7 As Article 3 trumps Article 8, the outcome of this appeal is not affected by what does seem to be an error in the panel's decision on private life. They noted that CD had lived in the United Kingdom for 27 years, and found that he had "no ties (social, personal or family) with Jamaica." But this misquotes paragraph 399A(a) of the Immigration Rules, which refers to 'cultural', not 'personal', ties. As the Grounds of Appeal argue, CD had spent the first 20 years of his life in Jamaica, and "would have knowledge of the culture and customs there." It is not as if he was brought to the United Kingdom as a young child, and spent all his formative years here

8. On the other hand the panel have not, in my judgment, made an error of law in their setting of the proportionality balance under Article 8 in its family life aspect. Having reached the fifth of Lord Bingham's questions in Razgar, they consider the factors which should be weighed on the public interest side of the balance. First they observe that according to the OASys Report completed on 3rd December 2012 the risk of CD re-offending is 'low', and that he has been classified by the London Probation Trust as 'being of low risk of harm'. Then they set out at length the well-known passages from N (Kenya) and OH (Serbia) in which the Court of Appeal enjoins adjudicators/ immigration judges to keep in mind certain important facets of the public interest. The panel do not omit the injunction of Lord Justice Wilson (as he was then) that "the risk of re-offending is one facet of the public interest but, in the case of very serious crimes, not the most important facet." Those other facets are also quoted. They are, of course, deterrence, the expression of society's revulsion, and the building of public confidence.

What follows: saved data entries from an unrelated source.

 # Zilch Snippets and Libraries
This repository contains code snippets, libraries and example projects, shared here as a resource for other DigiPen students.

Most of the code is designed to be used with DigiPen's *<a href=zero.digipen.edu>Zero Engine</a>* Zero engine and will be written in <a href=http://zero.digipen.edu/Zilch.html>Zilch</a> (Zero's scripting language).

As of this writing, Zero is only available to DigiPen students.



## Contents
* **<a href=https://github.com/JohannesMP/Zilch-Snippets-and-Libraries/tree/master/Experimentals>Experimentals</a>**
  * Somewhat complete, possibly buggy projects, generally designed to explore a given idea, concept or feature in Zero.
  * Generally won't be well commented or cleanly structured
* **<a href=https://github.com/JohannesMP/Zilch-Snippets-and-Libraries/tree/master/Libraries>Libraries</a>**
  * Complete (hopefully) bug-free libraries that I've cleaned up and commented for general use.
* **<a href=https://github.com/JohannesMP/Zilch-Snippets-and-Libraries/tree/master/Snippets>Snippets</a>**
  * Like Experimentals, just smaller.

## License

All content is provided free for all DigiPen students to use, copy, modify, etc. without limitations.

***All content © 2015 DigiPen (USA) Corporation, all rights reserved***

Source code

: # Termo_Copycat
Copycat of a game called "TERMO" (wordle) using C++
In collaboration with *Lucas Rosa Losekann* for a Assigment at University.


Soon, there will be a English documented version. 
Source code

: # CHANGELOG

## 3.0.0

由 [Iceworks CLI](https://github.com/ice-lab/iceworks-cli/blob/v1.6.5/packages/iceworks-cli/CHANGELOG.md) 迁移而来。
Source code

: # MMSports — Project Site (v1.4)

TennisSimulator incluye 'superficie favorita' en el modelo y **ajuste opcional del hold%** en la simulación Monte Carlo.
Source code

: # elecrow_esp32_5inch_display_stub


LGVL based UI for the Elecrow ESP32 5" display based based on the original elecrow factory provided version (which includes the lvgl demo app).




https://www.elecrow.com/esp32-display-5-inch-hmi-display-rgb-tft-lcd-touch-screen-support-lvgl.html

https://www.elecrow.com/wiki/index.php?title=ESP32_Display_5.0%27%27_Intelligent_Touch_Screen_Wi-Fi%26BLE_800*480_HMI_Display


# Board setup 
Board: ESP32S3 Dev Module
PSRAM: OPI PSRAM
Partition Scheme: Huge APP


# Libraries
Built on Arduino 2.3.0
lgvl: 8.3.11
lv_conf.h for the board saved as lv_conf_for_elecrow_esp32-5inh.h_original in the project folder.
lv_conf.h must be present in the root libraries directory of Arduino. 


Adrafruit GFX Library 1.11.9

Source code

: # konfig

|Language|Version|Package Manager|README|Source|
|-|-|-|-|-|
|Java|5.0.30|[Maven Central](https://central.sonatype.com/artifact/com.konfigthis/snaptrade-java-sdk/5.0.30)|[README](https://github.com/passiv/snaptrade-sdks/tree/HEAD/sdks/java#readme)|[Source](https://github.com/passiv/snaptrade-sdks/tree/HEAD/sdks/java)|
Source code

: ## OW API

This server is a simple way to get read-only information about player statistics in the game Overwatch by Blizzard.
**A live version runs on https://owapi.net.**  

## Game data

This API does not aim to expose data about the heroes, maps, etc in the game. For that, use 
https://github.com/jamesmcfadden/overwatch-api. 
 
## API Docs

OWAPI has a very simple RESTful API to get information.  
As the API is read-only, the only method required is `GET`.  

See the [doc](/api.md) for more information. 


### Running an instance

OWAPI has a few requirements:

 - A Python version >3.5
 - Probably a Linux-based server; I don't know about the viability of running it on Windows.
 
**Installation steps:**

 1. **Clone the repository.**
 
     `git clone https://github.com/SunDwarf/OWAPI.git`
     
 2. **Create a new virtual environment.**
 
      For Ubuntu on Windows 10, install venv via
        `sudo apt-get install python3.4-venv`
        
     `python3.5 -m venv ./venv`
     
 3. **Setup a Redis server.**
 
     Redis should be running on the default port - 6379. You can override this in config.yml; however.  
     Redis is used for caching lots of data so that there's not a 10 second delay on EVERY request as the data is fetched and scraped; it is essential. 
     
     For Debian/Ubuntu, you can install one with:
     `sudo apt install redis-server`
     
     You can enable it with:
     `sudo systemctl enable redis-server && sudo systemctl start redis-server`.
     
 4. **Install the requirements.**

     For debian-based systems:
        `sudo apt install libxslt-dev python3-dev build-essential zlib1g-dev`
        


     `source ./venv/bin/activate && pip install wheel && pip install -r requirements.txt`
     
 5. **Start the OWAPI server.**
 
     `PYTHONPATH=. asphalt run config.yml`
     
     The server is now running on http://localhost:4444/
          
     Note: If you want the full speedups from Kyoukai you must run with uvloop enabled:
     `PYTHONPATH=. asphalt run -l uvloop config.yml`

9. Save for the passages quoted from N (Kenya) and OH (Serbia), the panel do not refer explicitly to those other facets of the public interest when they say, "We have carried out a balancing exercise between the public interest in removing the Appellant in the interest of maintaining law and order and preventing crime on the one hand and the Appellant's and his family's compassionate circumstances on the other." They are very clear that "the Appellant had committed very serious offences over time. He was engaged in drug dealing and other offences." Have they said enough to assure the reader that the public interest has been properly taken into account?

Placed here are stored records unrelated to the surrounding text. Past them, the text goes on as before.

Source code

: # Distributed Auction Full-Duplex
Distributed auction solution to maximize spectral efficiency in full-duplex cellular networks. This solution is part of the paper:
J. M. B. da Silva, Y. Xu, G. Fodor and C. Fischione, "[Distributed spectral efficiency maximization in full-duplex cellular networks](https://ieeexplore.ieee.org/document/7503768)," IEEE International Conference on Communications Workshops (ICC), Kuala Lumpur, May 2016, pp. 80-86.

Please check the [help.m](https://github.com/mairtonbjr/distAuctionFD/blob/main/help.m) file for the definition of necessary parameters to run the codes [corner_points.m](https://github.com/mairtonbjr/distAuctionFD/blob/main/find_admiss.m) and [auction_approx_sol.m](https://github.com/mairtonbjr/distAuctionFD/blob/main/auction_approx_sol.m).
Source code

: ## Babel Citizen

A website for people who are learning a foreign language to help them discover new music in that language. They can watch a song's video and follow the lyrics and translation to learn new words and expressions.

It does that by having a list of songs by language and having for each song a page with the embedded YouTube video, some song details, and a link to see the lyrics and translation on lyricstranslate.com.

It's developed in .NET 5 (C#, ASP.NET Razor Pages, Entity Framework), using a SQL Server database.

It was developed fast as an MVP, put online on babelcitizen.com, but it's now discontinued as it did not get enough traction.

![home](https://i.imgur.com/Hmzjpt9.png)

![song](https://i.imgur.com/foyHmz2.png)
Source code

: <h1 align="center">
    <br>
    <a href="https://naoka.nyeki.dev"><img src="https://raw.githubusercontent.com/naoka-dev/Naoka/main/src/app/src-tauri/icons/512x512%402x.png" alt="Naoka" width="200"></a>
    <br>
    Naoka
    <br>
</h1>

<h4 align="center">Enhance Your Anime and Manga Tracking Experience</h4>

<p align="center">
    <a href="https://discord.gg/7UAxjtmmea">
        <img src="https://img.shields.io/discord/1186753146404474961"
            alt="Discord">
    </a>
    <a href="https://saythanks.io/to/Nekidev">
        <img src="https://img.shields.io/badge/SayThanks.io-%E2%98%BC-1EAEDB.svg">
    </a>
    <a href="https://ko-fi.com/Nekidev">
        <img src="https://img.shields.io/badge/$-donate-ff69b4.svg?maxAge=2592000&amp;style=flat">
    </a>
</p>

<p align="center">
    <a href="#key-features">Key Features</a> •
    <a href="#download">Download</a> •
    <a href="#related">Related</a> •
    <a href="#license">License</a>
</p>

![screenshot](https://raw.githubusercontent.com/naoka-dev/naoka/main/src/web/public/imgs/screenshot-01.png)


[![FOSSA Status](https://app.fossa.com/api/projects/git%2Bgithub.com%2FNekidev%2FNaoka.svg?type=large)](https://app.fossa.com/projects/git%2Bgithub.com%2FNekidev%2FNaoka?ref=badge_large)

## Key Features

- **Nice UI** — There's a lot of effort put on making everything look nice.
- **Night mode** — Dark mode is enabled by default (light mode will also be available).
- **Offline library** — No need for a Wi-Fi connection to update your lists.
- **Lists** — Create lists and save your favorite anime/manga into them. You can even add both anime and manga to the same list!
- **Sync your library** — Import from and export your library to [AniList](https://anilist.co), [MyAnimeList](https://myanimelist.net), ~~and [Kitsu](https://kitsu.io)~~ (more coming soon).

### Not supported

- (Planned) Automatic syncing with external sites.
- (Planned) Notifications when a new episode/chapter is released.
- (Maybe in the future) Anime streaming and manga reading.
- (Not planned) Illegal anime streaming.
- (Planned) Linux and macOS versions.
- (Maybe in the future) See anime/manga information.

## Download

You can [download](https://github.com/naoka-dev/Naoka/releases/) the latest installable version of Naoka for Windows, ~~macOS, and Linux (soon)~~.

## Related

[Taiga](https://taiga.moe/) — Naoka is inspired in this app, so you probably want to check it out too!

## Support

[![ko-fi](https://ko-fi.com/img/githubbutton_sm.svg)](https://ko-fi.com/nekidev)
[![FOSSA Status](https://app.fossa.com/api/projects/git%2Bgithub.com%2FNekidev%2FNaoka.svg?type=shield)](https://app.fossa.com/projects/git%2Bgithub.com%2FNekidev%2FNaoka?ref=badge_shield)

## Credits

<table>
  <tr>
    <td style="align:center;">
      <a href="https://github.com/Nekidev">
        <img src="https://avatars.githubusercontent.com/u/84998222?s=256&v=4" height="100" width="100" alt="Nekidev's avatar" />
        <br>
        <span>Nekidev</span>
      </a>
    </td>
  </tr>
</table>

10. It seems to me that the instant case can be distinguished from PK (Congo) [2013] EWCA Civ 1500, in which the First-tier Tribunal allowed an appeal against deportation by a man with an appalling criminal record, whose risk of re-offending had been assessed as high, but who had regular contact with children of his. There was no mention at all of the public interest facets listed in OH (Serbia). The Court of Appeal upheld the Upper Tribunal's finding that the First-tier Tribunal had not taken account of those facets and had accordingly erred in law. Those facets have, of course, been set out by the panel in the instant case. Having done that, can they be said to have forgotten about them almost immediately, when carrying out the all-important balancing exercise? The structure of this part of the determination does not support such a notion. Having looked at the public interest at paragraphs 55-59, the panel look at the factors going the other way at paragraphs 60-61, including the best interests of the children (which, Miss Ukachi-Lois points out, a family court thinks will be served by having contact with CD). At paragraph 62 the panel carry out the balancing exercise and conclude that deportation would be disproportionate.

11. Matters of weight are classically not matters of law, and I cannot say that the panel here erred in law by holding that the public interest was outweighed in the present case. It follows that, overall, the First-tier determination must stand.


DECISION

The Secretary of State's appeal is dismissed.